** Task description **
Can you put the lines below, from the one containing "family: Agaricaceae" through the last line, into a JSON list of strings, one string per line with blank lines left out?

** Data in this exercise **

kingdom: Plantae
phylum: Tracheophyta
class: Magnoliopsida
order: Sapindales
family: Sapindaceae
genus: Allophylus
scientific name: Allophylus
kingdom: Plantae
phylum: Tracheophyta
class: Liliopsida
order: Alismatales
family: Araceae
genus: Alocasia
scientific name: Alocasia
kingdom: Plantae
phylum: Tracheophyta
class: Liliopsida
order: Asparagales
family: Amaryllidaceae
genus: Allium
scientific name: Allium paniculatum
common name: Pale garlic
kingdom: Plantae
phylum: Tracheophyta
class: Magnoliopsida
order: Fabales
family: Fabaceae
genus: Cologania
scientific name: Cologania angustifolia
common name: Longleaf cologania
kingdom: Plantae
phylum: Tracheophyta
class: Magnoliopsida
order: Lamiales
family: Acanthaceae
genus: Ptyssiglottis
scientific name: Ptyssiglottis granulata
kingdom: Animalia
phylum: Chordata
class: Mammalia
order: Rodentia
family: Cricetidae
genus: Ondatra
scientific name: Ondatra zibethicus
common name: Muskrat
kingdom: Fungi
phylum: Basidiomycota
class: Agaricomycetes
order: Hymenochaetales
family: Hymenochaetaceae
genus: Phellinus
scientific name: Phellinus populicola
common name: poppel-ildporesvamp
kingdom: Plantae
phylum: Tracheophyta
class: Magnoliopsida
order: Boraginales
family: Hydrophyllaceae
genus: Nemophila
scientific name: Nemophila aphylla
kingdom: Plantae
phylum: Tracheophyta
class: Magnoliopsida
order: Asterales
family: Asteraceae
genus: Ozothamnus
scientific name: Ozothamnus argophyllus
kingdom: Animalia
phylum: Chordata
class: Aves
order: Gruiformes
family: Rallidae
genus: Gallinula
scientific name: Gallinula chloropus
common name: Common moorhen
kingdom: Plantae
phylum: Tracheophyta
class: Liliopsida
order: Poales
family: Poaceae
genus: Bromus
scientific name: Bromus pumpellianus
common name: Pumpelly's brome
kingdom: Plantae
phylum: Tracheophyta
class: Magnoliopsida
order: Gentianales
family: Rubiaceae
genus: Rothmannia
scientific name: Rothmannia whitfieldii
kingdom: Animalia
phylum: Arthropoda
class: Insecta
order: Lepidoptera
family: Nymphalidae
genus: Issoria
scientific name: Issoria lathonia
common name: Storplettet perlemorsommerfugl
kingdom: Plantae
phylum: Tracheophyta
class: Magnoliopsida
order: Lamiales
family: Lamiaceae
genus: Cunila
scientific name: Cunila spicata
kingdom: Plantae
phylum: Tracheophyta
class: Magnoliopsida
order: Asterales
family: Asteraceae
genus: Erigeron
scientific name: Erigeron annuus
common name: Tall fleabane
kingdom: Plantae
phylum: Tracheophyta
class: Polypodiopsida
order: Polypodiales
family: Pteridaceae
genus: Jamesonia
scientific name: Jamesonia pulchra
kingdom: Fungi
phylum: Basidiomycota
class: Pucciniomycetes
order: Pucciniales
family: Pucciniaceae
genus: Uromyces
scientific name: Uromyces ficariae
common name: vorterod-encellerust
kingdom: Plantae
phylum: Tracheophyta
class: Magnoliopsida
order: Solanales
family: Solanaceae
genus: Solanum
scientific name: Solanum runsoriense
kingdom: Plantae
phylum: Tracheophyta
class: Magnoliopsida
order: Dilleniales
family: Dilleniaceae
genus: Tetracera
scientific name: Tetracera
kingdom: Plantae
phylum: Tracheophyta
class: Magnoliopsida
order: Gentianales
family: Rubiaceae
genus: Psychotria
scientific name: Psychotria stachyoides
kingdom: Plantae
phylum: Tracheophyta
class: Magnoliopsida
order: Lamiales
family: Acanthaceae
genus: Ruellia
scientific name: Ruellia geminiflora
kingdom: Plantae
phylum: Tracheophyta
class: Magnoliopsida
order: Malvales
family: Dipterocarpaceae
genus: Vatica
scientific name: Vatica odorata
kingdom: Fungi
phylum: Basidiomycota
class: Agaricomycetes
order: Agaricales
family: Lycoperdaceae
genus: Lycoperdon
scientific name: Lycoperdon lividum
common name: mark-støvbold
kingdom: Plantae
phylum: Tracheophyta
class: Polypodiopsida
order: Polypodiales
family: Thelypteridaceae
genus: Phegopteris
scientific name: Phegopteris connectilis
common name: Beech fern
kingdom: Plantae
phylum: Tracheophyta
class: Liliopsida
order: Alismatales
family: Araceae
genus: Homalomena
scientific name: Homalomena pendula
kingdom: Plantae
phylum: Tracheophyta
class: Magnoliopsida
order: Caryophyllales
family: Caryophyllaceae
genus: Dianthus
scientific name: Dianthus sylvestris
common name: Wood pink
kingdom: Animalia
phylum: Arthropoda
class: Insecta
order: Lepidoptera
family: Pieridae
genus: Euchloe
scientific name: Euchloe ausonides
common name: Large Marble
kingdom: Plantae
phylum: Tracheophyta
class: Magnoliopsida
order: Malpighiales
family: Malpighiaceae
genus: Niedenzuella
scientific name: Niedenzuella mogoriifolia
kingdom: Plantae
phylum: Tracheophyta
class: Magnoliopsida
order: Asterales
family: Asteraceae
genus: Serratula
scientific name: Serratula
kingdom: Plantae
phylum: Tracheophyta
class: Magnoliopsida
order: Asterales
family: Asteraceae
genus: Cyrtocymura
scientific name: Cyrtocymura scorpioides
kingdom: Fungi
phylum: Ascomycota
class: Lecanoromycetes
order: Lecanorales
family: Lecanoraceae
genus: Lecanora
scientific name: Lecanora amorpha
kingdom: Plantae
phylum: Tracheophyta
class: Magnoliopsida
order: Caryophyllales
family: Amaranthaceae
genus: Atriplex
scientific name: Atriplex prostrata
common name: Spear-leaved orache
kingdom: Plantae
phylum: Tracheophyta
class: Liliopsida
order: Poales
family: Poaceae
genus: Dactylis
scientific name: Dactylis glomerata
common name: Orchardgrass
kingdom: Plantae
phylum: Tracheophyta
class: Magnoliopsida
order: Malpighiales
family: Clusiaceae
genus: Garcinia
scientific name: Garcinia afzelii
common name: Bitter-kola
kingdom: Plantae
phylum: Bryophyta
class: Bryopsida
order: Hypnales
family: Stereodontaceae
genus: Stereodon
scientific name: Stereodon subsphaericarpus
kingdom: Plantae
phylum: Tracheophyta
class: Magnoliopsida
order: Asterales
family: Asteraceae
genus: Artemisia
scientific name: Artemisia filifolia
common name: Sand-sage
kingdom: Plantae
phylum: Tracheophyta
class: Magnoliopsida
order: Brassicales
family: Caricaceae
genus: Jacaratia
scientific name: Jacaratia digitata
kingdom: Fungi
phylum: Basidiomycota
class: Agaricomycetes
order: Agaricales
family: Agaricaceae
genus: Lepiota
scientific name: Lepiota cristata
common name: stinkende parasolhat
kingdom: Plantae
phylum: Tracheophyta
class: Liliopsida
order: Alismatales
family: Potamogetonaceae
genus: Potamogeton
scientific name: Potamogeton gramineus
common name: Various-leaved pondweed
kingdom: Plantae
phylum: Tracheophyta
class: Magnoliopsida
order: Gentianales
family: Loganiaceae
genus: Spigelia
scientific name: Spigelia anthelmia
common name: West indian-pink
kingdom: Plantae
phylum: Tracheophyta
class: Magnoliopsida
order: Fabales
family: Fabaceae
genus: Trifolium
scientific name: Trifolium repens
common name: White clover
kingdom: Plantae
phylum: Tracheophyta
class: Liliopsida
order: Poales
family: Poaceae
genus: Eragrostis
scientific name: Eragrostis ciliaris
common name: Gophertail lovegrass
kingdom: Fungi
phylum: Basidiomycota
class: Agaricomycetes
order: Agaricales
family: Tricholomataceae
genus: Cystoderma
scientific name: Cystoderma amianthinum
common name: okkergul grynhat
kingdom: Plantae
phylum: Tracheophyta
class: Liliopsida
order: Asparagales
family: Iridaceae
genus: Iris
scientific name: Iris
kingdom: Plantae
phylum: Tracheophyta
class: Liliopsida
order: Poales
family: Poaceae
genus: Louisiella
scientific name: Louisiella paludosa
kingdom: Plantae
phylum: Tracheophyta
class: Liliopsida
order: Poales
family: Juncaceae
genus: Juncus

** Completed exercise **
[
  "family: Agaricaceae",
  "genus: Lepiota",
  "scientific name: Lepiota cristata",
  "common name: stinkende parasolhat",
  "kingdom: Plantae",
  "phylum: Tracheophyta",
  "class: Liliopsida",
  "order: Alismatales",
  "family: Potamogetonaceae",
  "genus: Potamogeton",
  "scientific name: Potamogeton gramineus",
  "common name: Various-leaved pondweed",
  "kingdom: Plantae",
  "phylum: Tracheophyta",
  "class: Magnoliopsida",
  "order: Gentianales",
  "family: Loganiaceae",
  "genus: Spigelia",
  "scientific name: Spigelia anthelmia",
  "common name: West indian-pink",
  "kingdom: Plantae",
  "phylum: Tracheophyta",
  "class: Magnoliopsida",
  "order: Fabales",
  "family: Fabaceae",
  "genus: Trifolium",
  "scientific name: Trifolium repens",
  "common name: White clover",
  "kingdom: Plantae",
  "phylum: Tracheophyta",
  "class: Liliopsida",
  "order: Poales",
  "family: Poaceae",
  "genus: Eragrostis",
  "scientific name: Eragrostis ciliaris",
  "common name: Gophertail lovegrass",
  "kingdom: Fungi",
  "phylum: Basidiomycota",
  "class: Agaricomycetes",
  "order: Agaricales",
  "family: Tricholomataceae",
  "genus: Cystoderma",
  "scientific name: Cystoderma amianthinum",
  "common name: okkergul grynhat",
  "kingdom: Plantae",
  "phylum: Tracheophyta",
  "class: Liliopsida",
  "order: Asparagales",
  "family: Iridaceae",
  "genus: Iris",
  "scientific name: Iris",
  "kingdom: Plantae",
  "phylum: Tracheophyta",
  "class: Liliopsida",
  "order: Poales",
  "family: Poaceae",
  "genus: Louisiella",
  "scientific name: Louisiella paludosa",
  "kingdom: Plantae",
  "phylum: Tracheophyta",
  "class: Liliopsida",
  "order: Poales",
  "family: Juncaceae",
  "genus: Juncus"
]